28.02.2022 • 14:56 Uhr / 2 Minuten Lesezeit
Die Schweiz und Russland sind wirtschaftlich eng verwoben
Die Schweiz und Russland sind wirtschaftlich eng verwoben luzitanija – stock.adobe.com

Die Schweiz ist ein besonders wichtiger Finanzplatz für Russland.

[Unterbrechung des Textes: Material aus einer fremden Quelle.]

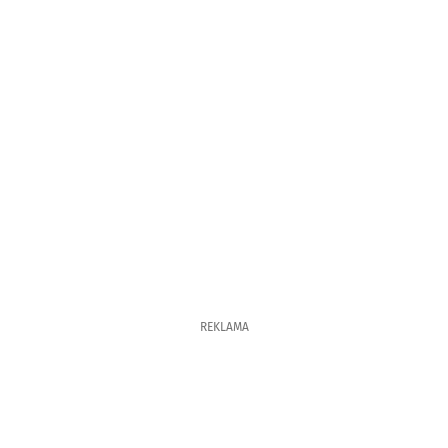
REKLAMA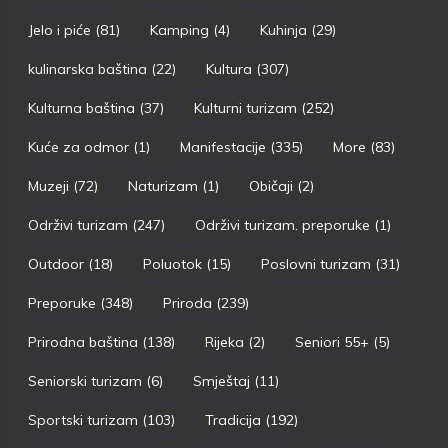
Jelo i piće
(81)
Kamping
(4)
Kuhinja
(29)
kulinarska baština
(22)
Kultura
(307)
Kulturna baština
(37)
Kulturni turizam
(252)
Kuće za odmor
(1)
Manifestacije
(335)
More
(83)
Muzeji
(72)
Naturizam
(1)
Običaji
(2)
Održivi turizam
(247)
Održivi turizam. preporuke
(1)
Outdoor
(18)
Poluotok
(15)
Poslovni turizam
(31)
Preporuke
(348)
Priroda
(239)
Prirodna baština
(138)
Rijeka
(2)
Seniori 55+
(5)
Seniorski turizam
(6)
Smještaj
(11)
Sportski turizam
(103)
Tradicija
(192)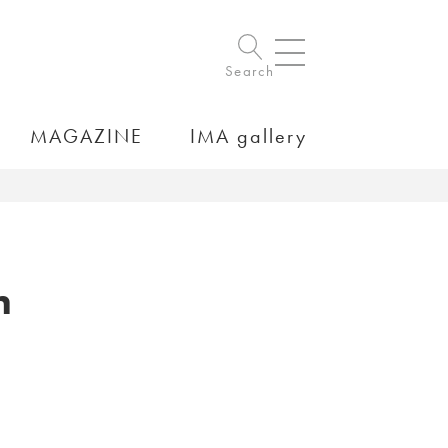
Search
MAGAZINE
IMA gallery
h
】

In der EU bestand lange die Sorge, dass die Schweiz sich den westlichen Finanzsanktionen gegen Russland nicht vollständig anschließt und damit zu einem Ausweichquartier für russisches Geld wird. Der Kurs der Schweiz der vergangenen Tage und Wochen sorge deswegen für große Frustration, sagte ein EU-Diplomat am Montag in Brüssel. Es sei völlig unverständlich, wie man sich auf seine Neutralität berufen könne, wenn es um die Ahndung von Völkerrechtsbrüchen gehe.

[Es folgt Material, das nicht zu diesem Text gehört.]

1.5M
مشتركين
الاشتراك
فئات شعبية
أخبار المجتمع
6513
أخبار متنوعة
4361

Jetzt aber vollzieht die Schweiz eine Wende. Wie erste Medien berichten, wolle das Land fortan die Sanktionen mittragen.

Bundespräsident bringt Kurswechsel ins Spiel

Der Schweizer Bundespräsident Ignazio Cassis hatte am Sonntag bereits früh ein mögliches Einfrieren russischen Kapitals ins Gespräch gebracht. Zugleich machte er aber deutlich, dass eine endgültige Entscheidung über ein Einfrieren des Kapitals auf jeden Fall die Schweizer Neutralität berücksichtigen werde.

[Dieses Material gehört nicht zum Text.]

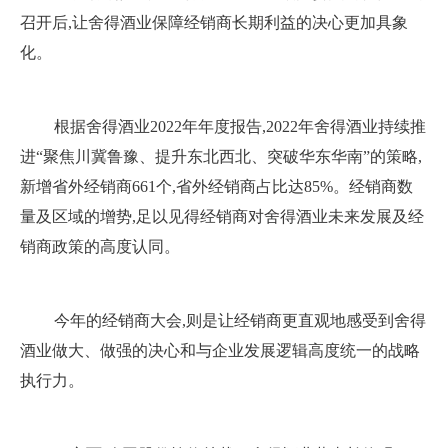
召开后,让舍得酒业保障经销商长期利益的决心更加具象
化。
根据舍得酒业2022年年度报告,2022年舍得酒业持续推
进“聚焦川冀鲁豫、提升东北西北、突破华东华南”的策略,
新增省外经销商661个,省外经销商占比达85%。经销商数
量及区域的增势,足以见得经销商对舍得酒业未来发展及经
销商政策的高度认同。
今年的经销商大会,则是让经销商更直观地感受到舍得
酒业做大、做强的决心和与企业发展逻辑高度统一的战略
执行力。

Kurz zuvor hatte Cassis noch unter Verweis auf die Neutralität seines Landes gesagt, die Schweiz werde ungeachtet des von Kremlchef Wladimir Putin angeordneten Einmarsches in die Ukraine keine Sanktionen verhängen. Das Land ist ein besonders wichtiger Finanzplatz für Russen. Nach Zahlen der Nationalbank lagen im vergangenen Jahr auf Schweizer Konten russische Vermögenswerte im Wert von rund 15 Milliarden Franken (14,5 Milliarden Euro). Jedes Jahr sollen weitere Milliardenbeträge in die Schweiz fließen. Oligarchen wie der Putin-Vertraute Gennadi Timtschenko leben dort.